Summary
On January 27, 2017, President Trump signed an executive order that banned travel to the United States for 90 days from seven predominantly Muslim countries–Iran, Iraq, Libya, Somalia, Sudan, Syria, and Yemen–and suspended the resettlement of all Syrian refugees. The order sparked protests around the country at airports and immigrant rights, refugee resettlement, and civil liberties organizations undertook several legal challenges to the order on the grounds that it constituted religious discrimination. The suits against the travel bans resulted in court injunctions temporarily blocking the order and groups in opposition to the ban also blocked a second iteration of the executive order.
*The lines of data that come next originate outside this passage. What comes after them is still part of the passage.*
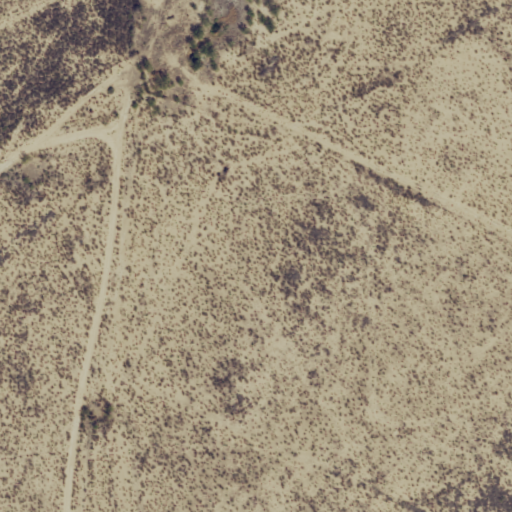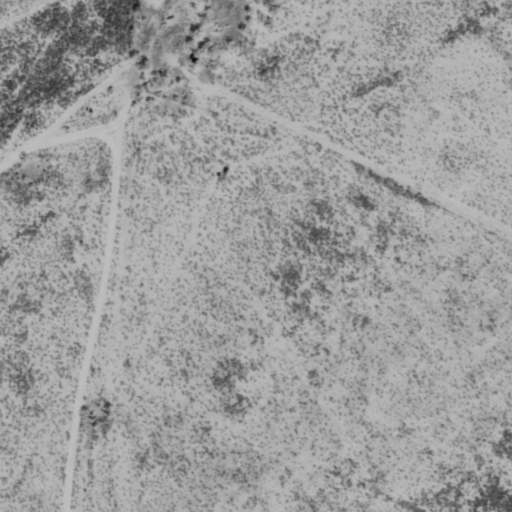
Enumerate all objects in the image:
road: (185, 42)
road: (137, 173)
road: (66, 182)
road: (259, 458)
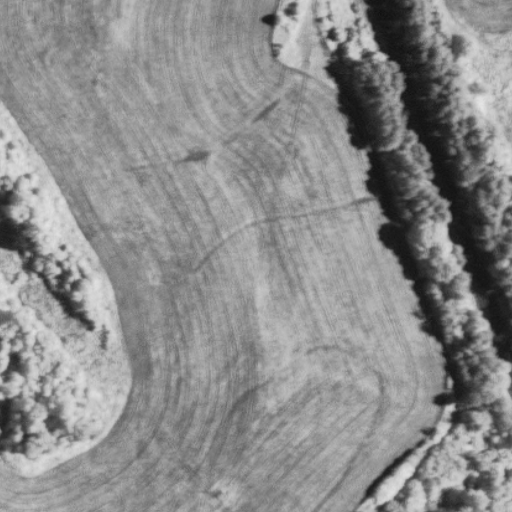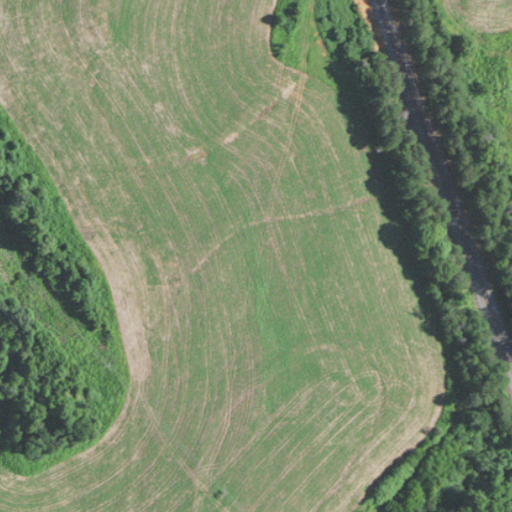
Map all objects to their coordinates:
building: (498, 89)
railway: (443, 185)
Nevertheless, on June 26, 2018, the Supreme Court, in a 5-4 opinion, ultimately allowed a third version of the executive order to go into force, which expanded the list of barred travelers to include nationals from Venezuela (limited to government officials) and North Korea. In 2020, the Trump administration expanded visa restrictions on six more countries–Eritrea, Kyrgyzstan, Myanmar, Nigeria, Sudan and Tanzania–citing screening and national security concerns in those countries. Nationals of thirteen countries are currently subject to various travel restrictions.
Source
Issued on: September 24, 2017
. . . . As President, I must act to protect the security and interests of the United States and its people. I am committed to our ongoing efforts to engage those countries willing to cooperate, improve information-sharing and identity-management protocols and procedures, and address both terrorism-related and public-safety risks. Some of the countries with remaining inadequacies face significant challenges. Others have made strides to improve their protocols and procedures, and I commend them for these efforts. But until they satisfactorily address the identified inadequacies, I have determined, on the basis of recommendations from the Secretary of Homeland Security and other members of my Cabinet, to impose certain conditional restrictions and limitations, as set forth more fully below, on entry into the United States of nationals of the countries identified in section 2 of this proclamation.
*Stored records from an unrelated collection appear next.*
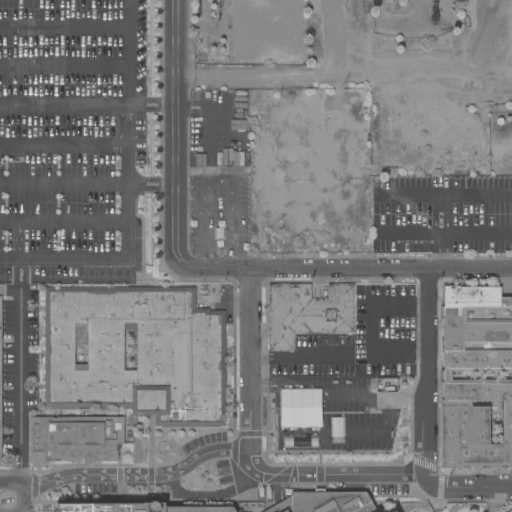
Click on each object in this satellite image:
petroleum well: (220, 7)
petroleum well: (437, 15)
road: (63, 29)
road: (63, 66)
road: (342, 77)
road: (139, 104)
road: (174, 129)
parking lot: (75, 140)
road: (62, 145)
road: (124, 172)
road: (9, 176)
road: (218, 181)
road: (139, 183)
road: (445, 197)
parking lot: (218, 216)
parking lot: (443, 216)
road: (449, 233)
road: (444, 235)
road: (16, 240)
road: (80, 258)
road: (344, 270)
road: (16, 275)
road: (24, 275)
road: (10, 291)
building: (307, 313)
building: (307, 313)
parking lot: (0, 353)
building: (0, 353)
building: (136, 353)
building: (136, 355)
road: (302, 359)
road: (253, 360)
building: (0, 370)
road: (430, 372)
building: (477, 377)
building: (477, 378)
parking lot: (349, 381)
building: (386, 385)
road: (21, 389)
building: (74, 439)
building: (75, 439)
building: (154, 447)
road: (258, 470)
road: (11, 488)
road: (29, 500)
building: (170, 501)
building: (245, 504)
NOW, THEREFORE, I, DONALD J. TRUMP, by the authority vested in me by the Constitution and the laws of the United States of America, including sections 212(f) and 215(a) of the Immigration and Nationality Act (INA), 8 U.S.C. 1182(f) and 1185(a), and section 301 of title 3, United States Code, hereby find that, absent the measures set forth in this proclamation, the immigrant and nonimmigrant entry into the United States of persons described in section 2 of this proclamation would be detrimental to the interests of the United States, and that their entry should be subject to certain restrictions, limitations, and exceptions. I therefore hereby proclaim the following:
Section 1. Policy and Purpose. (a) It is the policy of the United States to protect its citizens from terrorist attacks and other public-safety threats. Screening and vetting protocols and procedures associated with visa adjudications and other immigration processes play a critical role in implementing that policy . . . .
Sec. 2. Suspension of Entry for Nationals of Countries of Identified Concern. The entry into the United States of nationals of the following countries is hereby suspended and limited, as follows, subject to categorical exceptions and case by-case waivers . . . . [Chad, Iran, Libya, North Korea, Syria, Venezuela, Yemen, Somalia]
IN WITNESS WHEREOF, I have hereunto set my hand this twenty-fourth day of September, in the year of our Lord two thousand seventeen, and of the Independence of the United States of America the two hundred and forty-second.